Du changement dans les expertises médicales judiciaires : les PH dénoncent une « arnaque »

- Publié le 06/01/2016
- Mis à jour le 06/01/2016

Crédit photo : PHANIE

La parution d’un décret au « Journal officiel » excluant les médecins experts judiciaires de la liste des collaborateurs occasionnels de service public (COSP) mécontente les cinq intersyndicales* de praticiens hospitaliers, qui dénoncent ce mercredi une « arnaque » dans un communiqué commun.

Jusque-là, les PH pratiquant des expertises étaient salariés de la justice et donc rattachés au régime général.
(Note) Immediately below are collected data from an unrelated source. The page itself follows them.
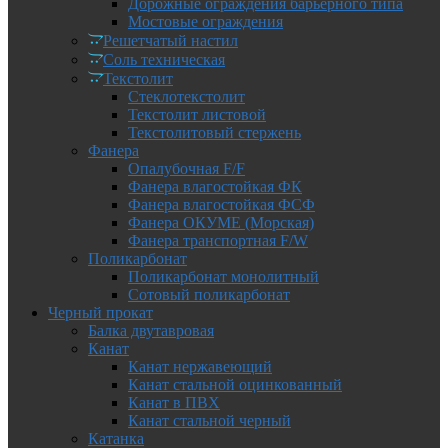
Дорожные ограждения барьерного типа
Мостовые ограждения
Решетчатый настил
Соль техническая
Текстолит
Стеклотекстолит
Текстолит листовой
Текстолитовый стержень
Фанера
Опалубочная F/F
Фанера влагостойкая ФК
Фанера влагостойкая ФСФ
Фанера ОКУМЕ (Морская)
Фанера транспортная F/W
Поликарбонат
Поликарбонат монолитный
Сотовый поликарбонат
Черный прокат
Балка двутавровая
Канат
Канат нержавеющий
Канат стальной оцинкованный
Канат в ПВХ
Канат стальной черный
Катанка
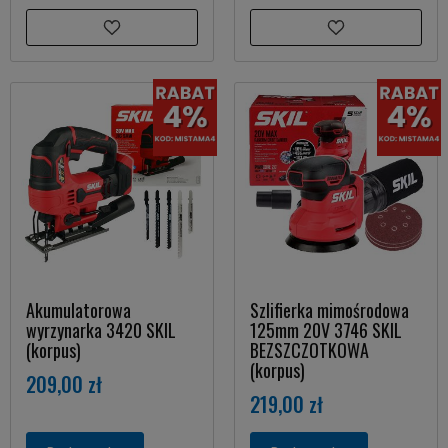
Akumulatorowa
Szlifierka mimośrodowa
wyrzynarka 3420 SKIL
125mm 20V 3746 SKIL
(korpus)
BEZSZCZOTKOWA
(korpus)
209,00 zł
219,00 zł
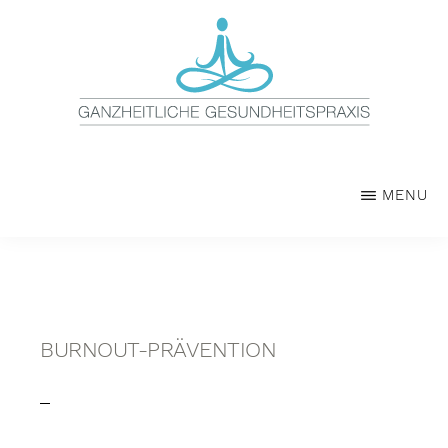
Skip
Zur
to
Hauptsidebar
main
springen
content
GANZHEITLICHE
My
GESUNDHEITSPRAXIS
WordPress
MENU
Blog
BURNOUT-PRÄVENTION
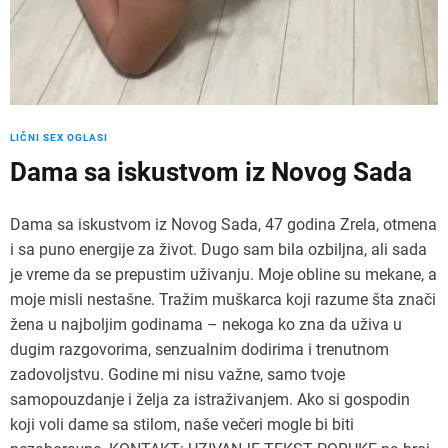
LIČNI SEX OGLASI
Dama sa iskustvom iz Novog Sada
Dama sa iskustvom iz Novog Sada, 47 godina Zrela, otmena
i sa puno energije za život. Dugo sam bila ozbiljna, ali sada
je vreme da se prepustim uživanju. Moje obline su mekane, a
moje misli nestašne. Tražim muškarca koji razume šta znači
žena u najboljim godinama – nekoga ko zna da uživa u
dugim razgovorima, senzualnim dodirima i trenutnom
zadovoljstvu. Godine mi nisu važne, samo tvoje
samopouzdanje i želja za istraživanjem. Ako si gospodin
koji voli dame sa stilom, naše večeri mogle bi biti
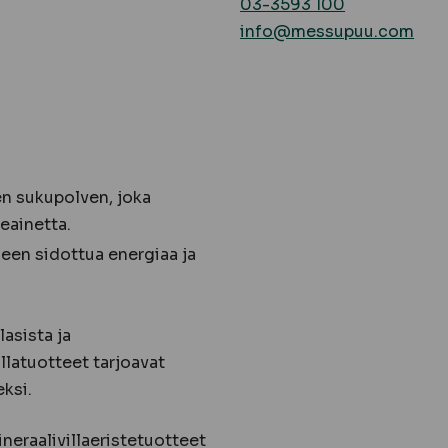
03-3593 100
info@messupuu.com
en sukupolven, joka
eainetta.
een sidottua energiaa ja
lasista ja
llatuotteet tarjoavat
ksi.
neraalivillaeristetuotteet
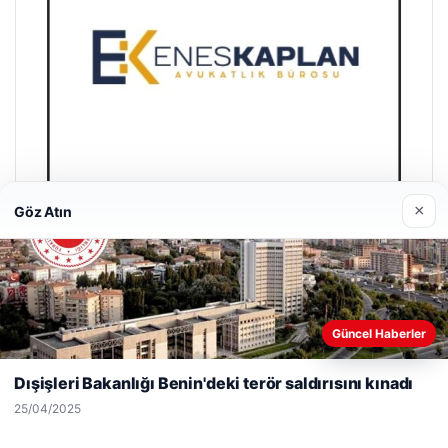
×
Göz Atın
Enes Kaplan Avukatlık Bürosu
28/04/2026
Web sitemizi nasıl kullandığınızı daha iyi anlayabilmek,
Güncel Haberler
deneyiminizi kişiselleştirmek ve geliştirmek amacıyla çerezler
kullanıyoruz.
Çerez Politikamız
Dışişleri Bakanlığı Benin'deki terör saldırısını kınadı
Reddet
Kabul Et
25/04/2025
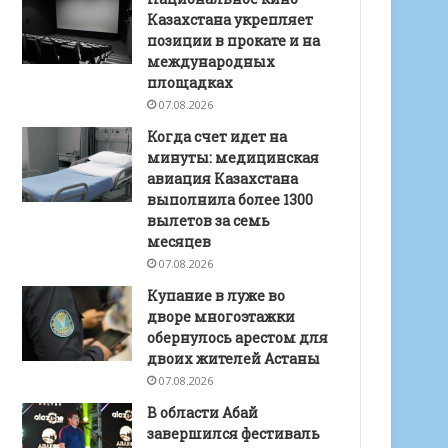
Казахстана укрепляет
позиции в прокате и на
международных
площадках
07.08.2026
Когда счет идет на
минуты: медицинская
авиация Казахстана
выполнила более 1300
вылетов за семь
месяцев
07.08.2026
Купание в луже во
дворе многоэтажки
обернулось арестом для
двоих жителей Астаны
07.08.2026
В области Абай
завершился фестиваль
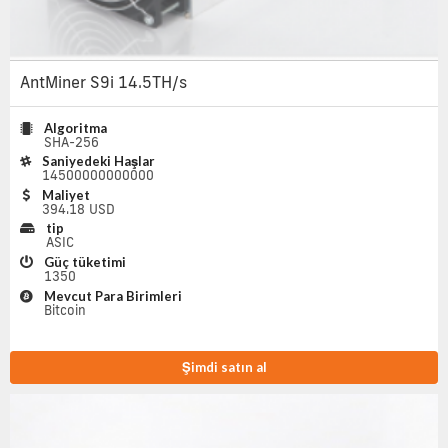
AntMiner S9i 14.5TH/s
Algoritma
SHA-256
Saniyedeki Haşlar
14500000000000
Maliyet
394.18 USD
tip
ASIC
Güç tüketimi
1350
Mevcut Para Birimleri
Bitcoin
Şimdi satın al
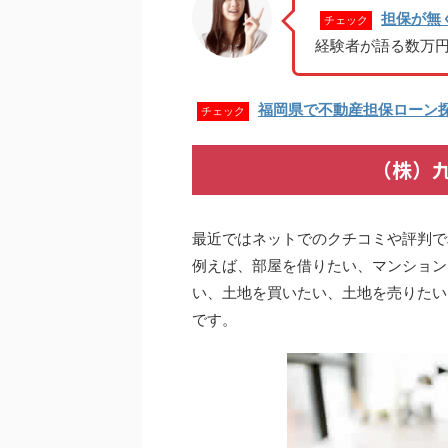
担保が無
チェック
経験者が語る数万
福岡県で不動産担保ローン
チェック
（株）
最近ではネットでのクチコミや評判で
例えば、部屋を借りたい、マンション
い、土地を買いたい、土地を売りたい
です。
Le décret supprimant ce rattachement, les PH se retrouvent inscrits mécaniquement au régime des indépendants, et doivent assumer une partie des charges (URSSAF, retraite).
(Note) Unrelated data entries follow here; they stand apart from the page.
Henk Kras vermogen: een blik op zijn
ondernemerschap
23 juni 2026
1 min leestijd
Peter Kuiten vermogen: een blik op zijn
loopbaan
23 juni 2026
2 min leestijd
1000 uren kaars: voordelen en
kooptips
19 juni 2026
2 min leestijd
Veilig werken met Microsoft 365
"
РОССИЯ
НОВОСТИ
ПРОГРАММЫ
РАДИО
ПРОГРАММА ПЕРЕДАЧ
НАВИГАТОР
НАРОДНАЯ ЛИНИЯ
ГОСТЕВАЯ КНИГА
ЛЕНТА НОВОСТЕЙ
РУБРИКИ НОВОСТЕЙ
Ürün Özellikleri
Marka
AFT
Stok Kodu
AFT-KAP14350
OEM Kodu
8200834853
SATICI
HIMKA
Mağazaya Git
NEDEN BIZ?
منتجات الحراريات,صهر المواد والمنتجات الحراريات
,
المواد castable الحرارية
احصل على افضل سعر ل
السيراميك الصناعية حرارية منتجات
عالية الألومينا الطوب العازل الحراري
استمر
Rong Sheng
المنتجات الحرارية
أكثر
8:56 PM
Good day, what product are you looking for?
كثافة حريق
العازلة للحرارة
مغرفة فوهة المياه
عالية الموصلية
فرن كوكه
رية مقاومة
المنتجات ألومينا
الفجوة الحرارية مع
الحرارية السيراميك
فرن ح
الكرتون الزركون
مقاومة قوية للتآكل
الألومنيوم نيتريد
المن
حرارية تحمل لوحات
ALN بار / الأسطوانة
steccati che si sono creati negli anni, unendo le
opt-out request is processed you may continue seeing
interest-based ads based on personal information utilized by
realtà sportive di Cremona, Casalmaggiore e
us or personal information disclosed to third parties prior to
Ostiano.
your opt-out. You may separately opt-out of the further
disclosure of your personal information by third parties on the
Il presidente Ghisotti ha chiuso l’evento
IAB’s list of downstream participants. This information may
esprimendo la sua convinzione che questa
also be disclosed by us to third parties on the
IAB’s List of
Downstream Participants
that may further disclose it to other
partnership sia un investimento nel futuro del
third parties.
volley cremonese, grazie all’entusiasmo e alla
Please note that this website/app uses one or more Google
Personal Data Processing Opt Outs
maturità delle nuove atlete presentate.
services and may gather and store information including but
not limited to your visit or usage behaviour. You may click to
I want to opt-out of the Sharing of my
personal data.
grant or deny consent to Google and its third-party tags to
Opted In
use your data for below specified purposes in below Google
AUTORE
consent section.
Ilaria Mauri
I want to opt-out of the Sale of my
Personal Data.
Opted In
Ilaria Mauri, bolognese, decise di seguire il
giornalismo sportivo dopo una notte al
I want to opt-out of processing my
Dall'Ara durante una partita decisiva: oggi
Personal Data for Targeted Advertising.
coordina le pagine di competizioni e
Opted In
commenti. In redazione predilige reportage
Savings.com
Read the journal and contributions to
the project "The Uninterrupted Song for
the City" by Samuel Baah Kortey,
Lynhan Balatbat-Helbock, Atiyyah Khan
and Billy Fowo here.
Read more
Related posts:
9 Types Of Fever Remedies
« Cette disposition ne s’accompagnant d’aucune mesure de revalorisation du tarif des expertises judiciaires, déjà fixé à un niveau ridiculement bas en ce qui concerne le pénal, équivaut à une diminution drastique de leurs revenus », déplorent les cinq centrales syndicales. « On estime que 40 % de la valeur de l’expertise sera perdue par ce changement de régime », précise au « Quotidien » Jacques Trévidic, président de la CPH.

Psychiatres, médecins légistes et autres spécialistes concernés

Selon les PH, le ministère de la Justice a décidé d’exclure les médecins experts judiciaires de la liste des collaborateurs occasionnels de service public pour des raisons purement financières, et non pour les raisons morales invoquées. « Les arguments juridiques avancés sur l’incompatibilité entre la nécessaire indépendance de l’expert vis-à-vis du magistrat et un statut de salarié reposent sur une interprétation erronée ne tenant pas compte des critères sociaux et fiscaux de détermination du lien de subordination, écrivent les syndicats. En réalité, ces mesures ont été prises dans le seul but d’éviter à la justice le paiement des charges sociales dues aux experts judiciaires collaborateurs occasionnels qu’elle emploie, ce qu’elle s’est toujours refusé à faire depuis 15 ans. »

Les centrales appellent donc les praticiens hospitaliers à boycotter « dès à présent » les expertises que leur réclament les magistrats. Elles annoncent qu’elles engagent des recours en condamnation de l’État pour les charges sociales impayées.

400 à 500 psychiatres hospitaliers sont actuellement experts judiciaires. On compte aussi des médecins légistes et, selon les affaires, d’autres médecins spécialistes (orthopédistes, cardiologues, etc.).

Au civil, les experts judiciaires sont rémunérés à la vacation et à l’heure. Le tarif peut varier de 120 à 200 euros de l’heure.

Au pénal, les actes sont tarifés selon une nomenclature prédéfinie par le Code de procédure pénale et indexé au coût d’une consultation. Par exemple, une expertise psychiatrique est rémunérée 277,50 euros. Cela peut couvrir le déplacement en prison (hors remboursement des frais kilométriques), une consultation souvent longue et l’écriture du rapport. Une rémunération très insuffisante aux yeux des syndicats.